When we talk about RNA viruses, many exist as an ensemble of genetically diverse, replicating populations known as mutant clouds. So right from square one, you are dealing with mutations, which are the lifeblood of RNA viruses. Unlike with DNA, there are no correction mechanisms with RNA, so every single residue of an RNA virus has a certain probability of mutation. In addition, RNA viruses are small, for example, dengue fever has just four proteins. A single RNA species doesn’t contain enough information to cause real issues, it needs to work as a herd. As RNA viruses replicate in the cell, they make different forms of themselves and what then pops out of that cell is not a single entity.
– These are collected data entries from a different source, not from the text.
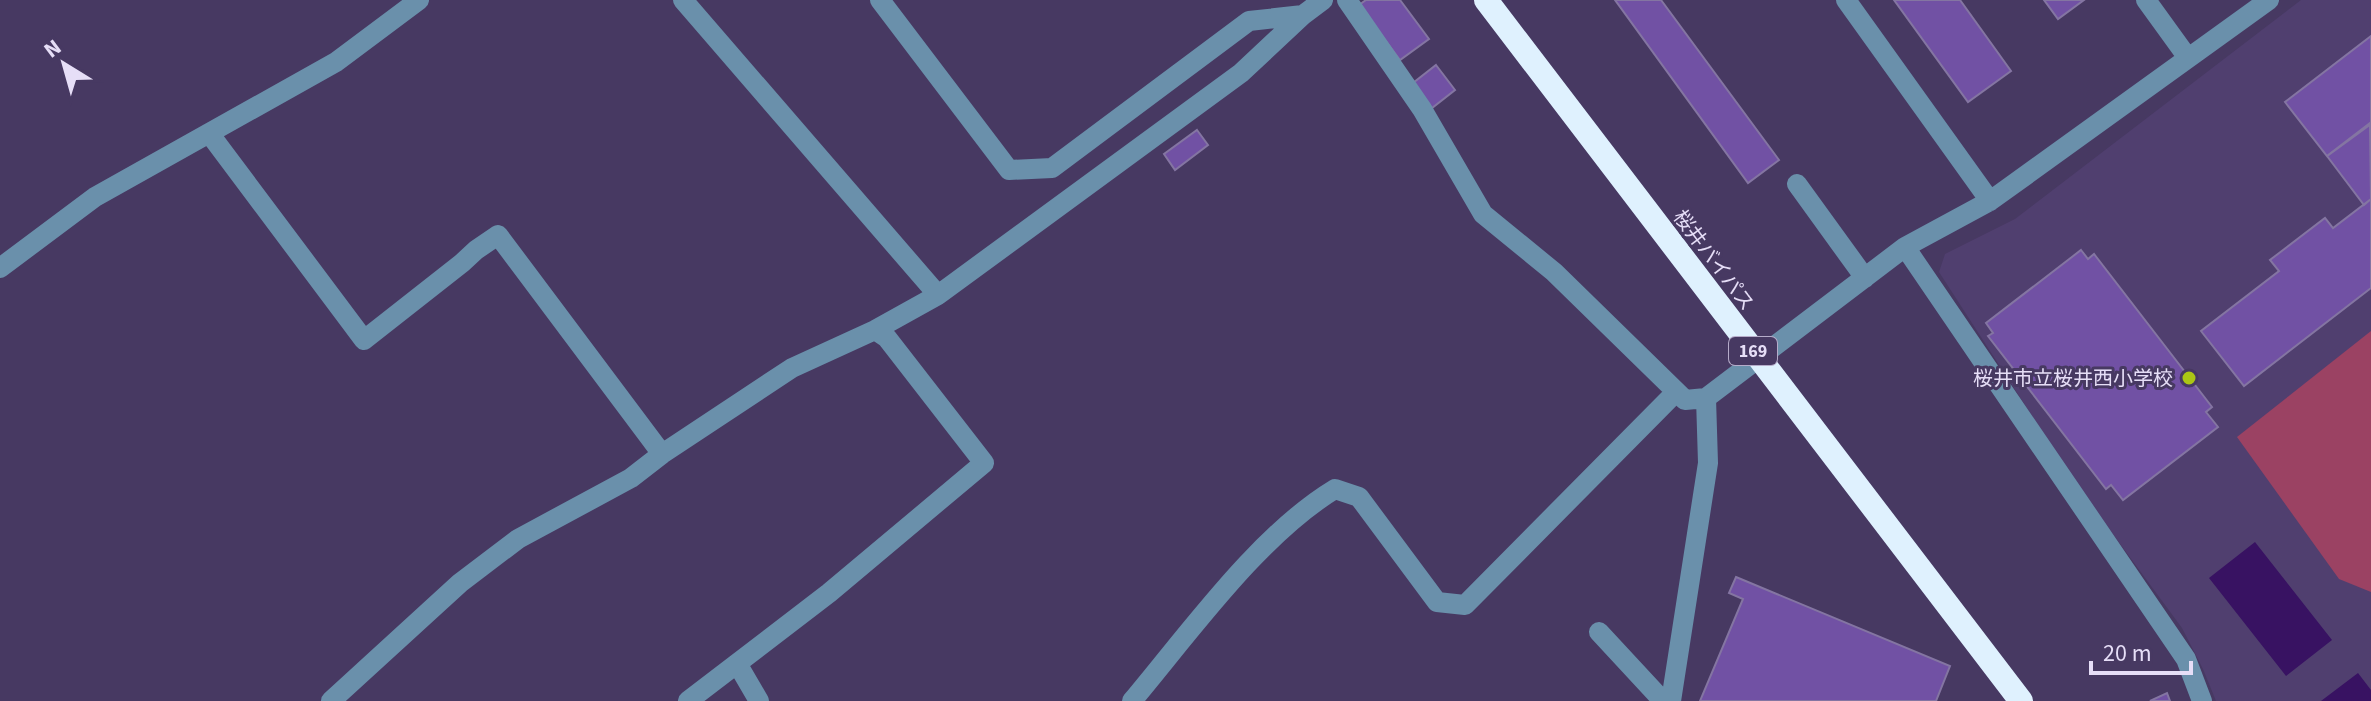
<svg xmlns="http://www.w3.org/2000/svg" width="2371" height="701" font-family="'Source Sans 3','Noto Sans JP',sans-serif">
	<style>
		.built { fill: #503f6f }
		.green { fill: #9b4263 }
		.water { fill: #381262 }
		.building { fill: #7151a4; stroke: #8475a2; stroke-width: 2 }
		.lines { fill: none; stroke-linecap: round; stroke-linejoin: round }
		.minor { stroke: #6a90ab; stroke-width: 20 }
		.highway { stroke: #dff1fe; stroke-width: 24 }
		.poi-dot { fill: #abc615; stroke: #473962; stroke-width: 3 }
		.labels { text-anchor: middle; stroke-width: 6; stroke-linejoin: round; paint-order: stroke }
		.shield { fill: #473962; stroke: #b6acca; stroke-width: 2 }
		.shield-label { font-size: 18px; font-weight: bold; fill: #e6def7 }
		.street-label { font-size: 20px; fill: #e6def7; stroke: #473962 }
		.poi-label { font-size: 20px; fill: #e6def7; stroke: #473962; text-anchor: end }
	</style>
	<rect width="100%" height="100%" fill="#473962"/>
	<path class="built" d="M2301 0H2371V701H2216L2203 669 2182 628 2076 484 1939 272 1945 254 2015 219Z"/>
	<path class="green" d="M2371 331V592L2339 579 2237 437Z"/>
	<path class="water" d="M2255 542 2332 640 2286 676 2209 578Z
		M2358 673 2371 690V701H2321Z"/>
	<path class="building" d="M1366 0H1400L1429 39 1400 60 1359 5Z
		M1615 0H1661L1779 160 1748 183Z
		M1894 0H1960L2011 71 1968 102Z
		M2044 0H2084L2058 19Z
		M2371 36V124L2327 156 2285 102Z
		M1436 65 1455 90 1432 108 1413 83Z
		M2370 123 2371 199 2364 205 2327 156Z
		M1197 130 1208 145 1175 170 1164 154Z
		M2371 199V288L2244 386 2201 331 2279 271 2270 260 2325 218 2333 228Z
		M2081 250 2088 259 2094 254 2212 407 2206 412 2218 427 2123 500 2111 485 2106 489 1988 336 1993 333 1986 323Z
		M1736 577 1950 666 1936 701H1700L1743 599 1729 593Z
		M2167 693 2170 701H2150Z"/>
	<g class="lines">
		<path class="minor" d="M683 0 938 295
			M880 0 1009 170 1052 168 1249 21 1303 15
			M1347 0 1422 109 1483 214 1554 272 1685 400 1706 398
			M1846 0 1990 201
			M2146 0 2188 58
			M209 133 364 340 462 263 476 250 498 235 662 454
			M1797 184 1865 278
			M1905 247 2186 659 2202 701
			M0 268 95 197 336 62 419 0
			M1599 632 1663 701
			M738 665 759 701
			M331 701 460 583 518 539 631 478 662 454 792 368 875 330 938 295 1241 73 1303 15 1323 0
			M688 701 829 593 984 463 887 338 875 330
			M1132 701C1190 632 1259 535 1335 489L1359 497 1437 602 1465 605 1676 392
			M1671 701 1708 463 1706 398 1905 247 1990 201 2269 0"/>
		<path class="highway" d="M1486 0 2021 701"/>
	</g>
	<circle class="poi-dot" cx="2189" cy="378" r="8"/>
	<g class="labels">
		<rect class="shield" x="1729" y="337" width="48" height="28" rx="6"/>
		<g class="shield-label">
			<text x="1753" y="357">169</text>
		</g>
		<g class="street-label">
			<text transform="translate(1714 260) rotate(53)" y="7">桜井バイパス</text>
		</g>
		<g class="poi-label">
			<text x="2173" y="385">桜井市立桜井西小学校</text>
		</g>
	</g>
	<g transform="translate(64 64) rotate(323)" stroke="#473962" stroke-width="6" paint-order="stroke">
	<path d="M0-6L14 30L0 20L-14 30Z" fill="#e6def7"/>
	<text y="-12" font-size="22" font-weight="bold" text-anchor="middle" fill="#e6def7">N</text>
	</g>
	<path d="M2091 661v12h100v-12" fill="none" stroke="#e6def7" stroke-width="4"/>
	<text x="2103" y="661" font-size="24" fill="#e6def7" stroke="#473962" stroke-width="6" paint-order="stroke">20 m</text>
</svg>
These variants work together and to remove these viruses, the body does something very clever – it kills the infected cell without even looking at the virus itself.
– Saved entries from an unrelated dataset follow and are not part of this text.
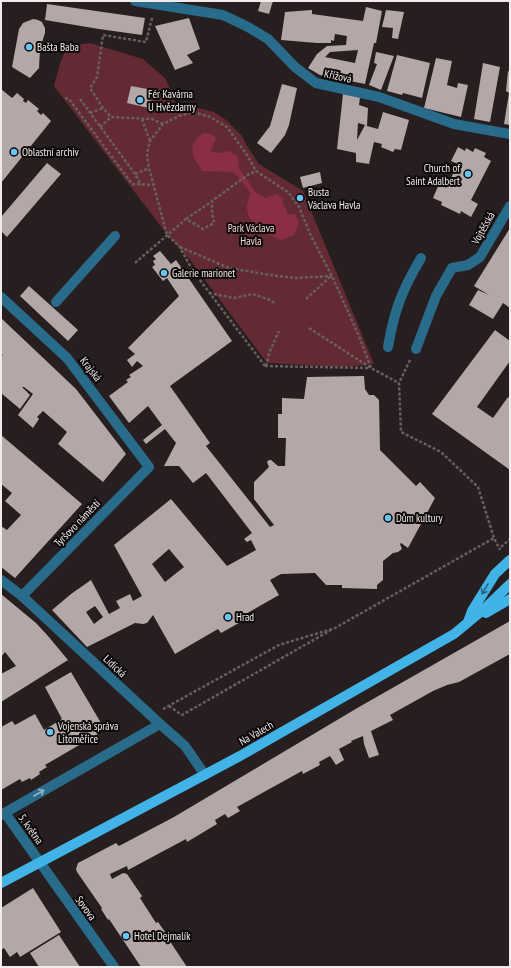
<svg xmlns="http://www.w3.org/2000/svg" width="511" height="968" viewBox="0 0 511 968" font-family="'PT Sans Narrow',sans-serif">
	<rect width="100%" height="100%" fill="#271e1f"/>
	<path fill="#632a34" d="M90,43L143,59L166,79L177,109L198,108L214,112L226,120L242,136L247,146L259,164L303,191L374,364L342,367L267,363L190,260L162,228L54,86L60,64L67,46Z"/>
	<path fill="#8a2f43" d="M204,133L211,134L216,138L210,152L220,153L230,151L238,157L239,168L256,193L266,198L276,194L284,199L282,201L288,215L295,214L299,222L294,235L281,240C266,233 248,226 247,208C247,203 250,196 250,192L234,172L202,171L194,158L192,146L200,135Z"/>
	<g fill="#b3a7a8" fill-rule="evenodd">
		<path d="M261,1H273L269,14L258,11Z"/>
		<path d="M47,4L145,18L142,35L99,29L45,20Z"/>
		<path d="M366,7L382,11L376,43H374L365,84L320,75L308,68L317,54L327,46L346,45L347,36L335,34L334,41L331,40V43H317L281,40L285,12L312,10V14L363,21ZM358,50L355,63L325,57L330,52Z"/>
		<path d="M386,10L404,12L398,39L392,38L393,28L382,27Z"/>
		<path d="M189,18L200,49L187,55L193,63L175,70L155,26Z"/>
		<path d="M33,19L38,20L42,22L45,28V33L42,42L44,44L40,49L39,68L30,78L12,67L19,29L23,23Z"/>
		<path d="M376,52L394,56L381,90L369,85L377,64L374,63Z"/>
		<path d="M397,55L430,63L422,98L403,93L402,95L387,91Z"/>
		<path d="M436,58L452,61L447,85L457,88L458,83L468,85L461,117L424,108Z"/>
		<path d="M483,63L500,67L490,122L474,119Z"/>
		<path d="M508,71L510,72V125L504,124L509,93L506,91Z"/>
		<path d="M282,84L297,88L289,125L285,135L271,153L257,143L270,126Z"/>
		<path d="M131,86L153,90L149,108L127,103Z"/>
		<path d="M1,89L12,98L17,93L24,99L23,101L26,103L28,100L39,109L37,111L41,115L43,113L51,121L1,183Z"/>
		<path d="M343,94L360,97L359,105L368,108L367,126L378,129L383,112L409,120L401,150L395,149L393,152L381,147L382,144L374,142L369,164L356,162V153L337,149ZM358,123L365,125L357,140Z"/>
		<path d="M458,147L465,151L466,148L473,152L475,148L486,153L484,157L491,161L471,200L478,204L471,217L461,211L460,214L441,205L442,202L433,198L439,184L446,188L458,164L451,161Z"/>
		<path d="M47,163L61,174L7,237L1,231V217Z"/>
		<path d="M320,172L322,183L303,188L300,177Z"/>
		<path d="M510,228V308L503,303L493,319L469,305L478,290L489,295L474,286Z"/>
		<path d="M160,251L171,264L176,260L232,341L170,386L210,443L206,446L270,527L274,525L254,499V482L269,467L267,462L269,460H271L278,466H285L286,438H278V414H282V398L304,399L307,377L364,376L365,389L369,395H374L379,400L380,450L416,486L420,482L435,498L408,548L401,543L400,544L402,549L398,552L393,553L383,561V580L377,585V589L342,588V585H326L315,573L281,574L270,580L279,595L244,615L246,619L221,633L218,629L175,654L153,615L147,623L143,624L135,623L87,647L52,610L71,594L91,580L109,614L120,608L116,601L130,594L133,601L142,596L114,545L171,499L227,566L256,550L251,540L247,542L244,539L252,533L206,473L193,483L179,466H164L176,443L165,429L146,444L143,440L162,425L148,406L129,423L109,396L128,382L126,380L131,377L129,375L143,366L137,361L132,367L127,360L135,354L128,348L179,296L167,278L163,281L152,267L155,265L153,261L156,259L153,256ZM169,549L184,567L165,582L152,564ZM95,606L103,617L94,624L86,612Z"/>
		<path d="M29,286L78,330L68,341L20,296Z"/>
		<path d="M1,318L76,389L126,454L103,482L58,444L67,432L43,411L37,417L39,419L33,428L18,415L33,394L24,387H22L30,395L20,409L1,393V357L3,355L1,354Z"/>
		<path d="M495,330L510,341V361L477,407L493,418L508,397L510,399V470L432,414Z"/>
		<path d="M1,435L82,504L15,578L1,567V526L7,530L21,515L5,501L12,493L1,484Z"/>
		<path d="M1,594L36,623L48,636L68,660L1,702V674L16,666L5,652L1,657Z"/>
		<path d="M510,621V654L459,682L447,685L433,691L390,715L393,720L371,731L379,755L369,758L364,744L363,736L351,741L352,742L339,749L344,760L336,765L330,756L319,762L320,765L303,774L302,771L237,807L240,811L228,818L225,814L215,820L217,824L187,842L186,839L128,870L127,866L110,874L112,879L123,873L127,874L142,896L140,898L156,923L158,922L170,939L169,940L187,967H141L109,919L108,920L101,909L102,908L77,872L76,869L78,863L116,843L119,846L174,817L359,707Z"/>
		<path d="M71,672L101,723L98,734L45,765L47,767L39,772L40,774L31,780L30,778L22,782L20,779L1,790V734L2,733L1,727L12,721L15,725L35,714L44,730L62,719L45,687Z"/>
		<path d="M33,888L61,932L20,957L17,952L10,957L4,948L1,950V908Z"/>
		<path d="M59,935L80,967H39L30,953Z"/>
	</g>
	<g fill="none" stroke-linecap="round" stroke-linejoin="round">
		<g stroke="#675f60" stroke-width="2.5" stroke-dasharray="3 2" stroke-linecap="butt">
			<path d="M152,18L146,42L103,35L97,77L90,88L103,108L111,117L152,119L163,124"/>
			<path d="M65,98L69,99L132,184L153,185"/>
			<path d="M80,99L135,174L141,185"/>
			<path d="M90,113L103,108"/>
			<path d="M142,119L150,141"/>
			<path d="M100,127L111,117"/>
			<path d="M135,174L149,168"/>
			<path d="M186,219L211,202"/>
			<path d="M180,247L229,268L277,276L296,278L332,276"/>
			<path d="M135,263L186,219L203,229L214,223L212,213V201L249,174L256,171"/>
			<path d="M209,293L234,298L253,294L270,300L276,304"/>
			<path d="M306,299L331,276"/>
			<path d="M309,328L371,368L399,383"/>
			<path d="M410,360L399,383L401,432L441,452L478,487L494,538L500,550"/>
			<path d="M265,366L193,271L179,246L167,235L149,168L147,153L150,141L163,124L179,116L193,112L210,117L227,127L247,155L256,171L289,193L299,207L310,234L332,276L359,336L371,368"/>
			<path d="M265,366L370,368"/>
			<path d="M266,366L270,351L279,331"/>
			<path d="M501,547L510,539"/>
			<path d="M169,706L182,715L331,630"/>
			<path d="M163,709L279,645L335,628L494,538"/>
		</g>
		<g stroke="#286b8a" stroke-width="10">
			<path d="M135,1L223,15L248,27L268,39L295,67L316,83L379,97L454,124L510,134"/>
			<path d="M1,297L67,358L149,467L22,596"/>
			<path d="M56,302L115,236"/>
			<path d="M388,347C394,311 402,290 421,258"/>
			<path d="M416,349L436,296L452,268L468,265L480,257L510,206"/>
			<path d="M1,580L22,596L160,724L185,746L205,775"/>
			<path d="M5,813L114,967"/>
			<path d="M1,815L160,724"/>
		</g>
		<g stroke="#41b3e7" stroke-width="10">
			<path d="M486,613L510,599"/>
			<path d="M468,622L472,611L495,574L510,560"/>
			<path d="M1,883L240,756L454,634L483,610L510,584"/>
		</g>
	</g>
	<defs><path id="oneway-shaft" d="M-6 0H5M1.5-3L5.5 0L1.5 3" fill="none" stroke-width="1.6" stroke-linecap="round" stroke-linejoin="round"/></defs>
	<use stroke="#2a6683" href="#oneway-shaft" transform="translate(485 589) rotate(121)"/>
	<use stroke="#97b1c0" href="#oneway-shaft" transform="translate(39 793) rotate(-30)"/>
	<g fill="#69c4f1" stroke="#0d0909" stroke-width="1.5">
		<circle cx="29" cy="47" r="4"/>
		<circle cx="140" cy="100" r="4"/>
		<circle cx="14" cy="152" r="4"/>
		<circle cx="468" cy="174" r="4"/>
		<circle cx="300" cy="198" r="4"/>
		<circle cx="164" cy="273" r="4"/>
		<circle cx="388" cy="518" r="4"/>
		<circle cx="228" cy="617" r="4"/>
		<circle cx="50" cy="732" r="4"/>
		<circle cx="126" cy="936" r="4"/>
	</g>
	<g text-anchor="middle" dominant-baseline="central" stroke-width="4" stroke-linejoin="round" paint-order="stroke">
		<g font-size="11" fill="#f2ebec" stroke="#0d0909" text-anchor="start">
			<text x="37" y="47">Bašta Baba</text>
			<text x="148" y="94">Fér Kavárna<tspan x="148" dy="13">U Hvězdarny</tspan></text>
			<text x="22" y="152">Oblastní archiv</text>
			<text x="460" y="168" text-anchor="end">Church of<tspan x="460" dy="13">Saint Adalbert</tspan></text>
			<text x="308" y="192">Busta<tspan x="308" dy="13">Václava Havla</tspan></text>
			<text x="172" y="273">Galerie marionet</text>
			<text x="396" y="518">Dům kultury</text>
			<text x="236" y="617">Hrad</text>
			<text x="58" y="726">Vojenská správa<tspan x="58" dy="13">Litoměřice</tspan></text>
			<text x="134" y="936">Hotel Dejmalík</text>
		</g>
		<g font-size="11" fill="#f2ebec" stroke="#0d0909">
			<text transform="translate(338 76) rotate(12)">Křížová</text>
			<text transform="translate(483 228) rotate(-60)">Vojtěšská</text>
			<text transform="translate(91 369) rotate(52)">Krajská</text>
			<text transform="translate(77 523) rotate(-46)">Tyršovo náměstí</text>
			<text transform="translate(115 666) rotate(43)">Lidická</text>
			<text transform="translate(256 733) rotate(-30)">Na Valech</text>
			<text transform="translate(31 829) rotate(55)">5. května</text>
			<text transform="translate(86 908) rotate(54)">Sovova</text>
		</g>
		<g font-size="11" fill="#f1d6d8" stroke="#0d0909">
			<text x="251" y="228">Park Václava<tspan x="251" dy="13">Havla</tspan></text>
		</g>
	</g>
	<rect width="511" height="968" fill="none" stroke="#f2ebec" stroke-width="4"/>
</svg>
Every strand of RNA that is going to be turned into protein goes through what's called a pioneer round of editing to make sure that the RNA is okay. The product of that editing phase generates peptides from the virus. These peptides then end up on the surface of the viral infected cell. As far as the body is concerned, a viral infected cell is a foreign object and the cell is marked for cell death.


Antibodies, on the other hand, must recognize intact variants. The virus therefore continuously changes its cell surface as a natural evasion mechanism. However, the basic building blocks of the virus remain the same. On the antibody level, different strains of a virus are not cross-reactive at all, but on the T-cell level, it's the same virus so mutations are pretty much irrelevant.



BF:
Another key feature of Gylden’s vaccine technology is the use of a microneedle patch for delivery. What are the key benefits of this delivery method and how could this potentially improve vaccination rates?

TR:

The microneedle patch is painless and therefore great for patient compliance. In addition, we want to be able to vaccinate people externally yet targeted to the source of infection. For example, if I contract influenza, how do we vaccinate so that I now have a T-cell army in my lungs? The key is tissue-resident T cells. These cells are spread throughout all your organs and lie waiting as first responders to infection. You can’t exactly vaccinate someone in their internal organs, instead, we use the skin – the largest immunologic organ in the body.

 

If you vaccinate into the epidermis, a signal tells T cells to home in on the infected organs, so you get tissue-resident T cells. The epidermis is also directly connected to the draining lymph nodes. It's a skin lymphatic injection, which was never possible before the development of microneedle technology.



BF:

What role do you envision Gylden’s technology playing in preparing for future pandemics? 


TR:

We’ve set out to create a repository of potential pandemic vaccines. We’ve designed vaccines for some very strange pathogens and someone might need them one day. The beauty of this technology is that once we’ve made the vaccine, it’s stable. If we think about the Ebola outbreak in 2005, some of the big pharma companies spent vast amounts of money on making an Ebola vaccine. However, by the time they had made the vaccine, there were no more Ebola cases so they couldn’t test it. Our approach is to have these vaccines ready in a repository that you could then test and rapidly deploy at the time of the original outbreak.

In addition, if we consider dengue, around 4 billion people are living in areas with a risk of infection. Everybody that gets our dengue vaccine is going to have their immune set point raised. If you live in Brazil, by the time you're 18 years old, you're likely to be immune to dengue because you've been bitten randomly by enough little dengue-carrying mosquitos to give you immunity. Our vaccine does what the mosquito takes 18 years to do and is designed to mimic natural immunity to enable a rapid response to future infections.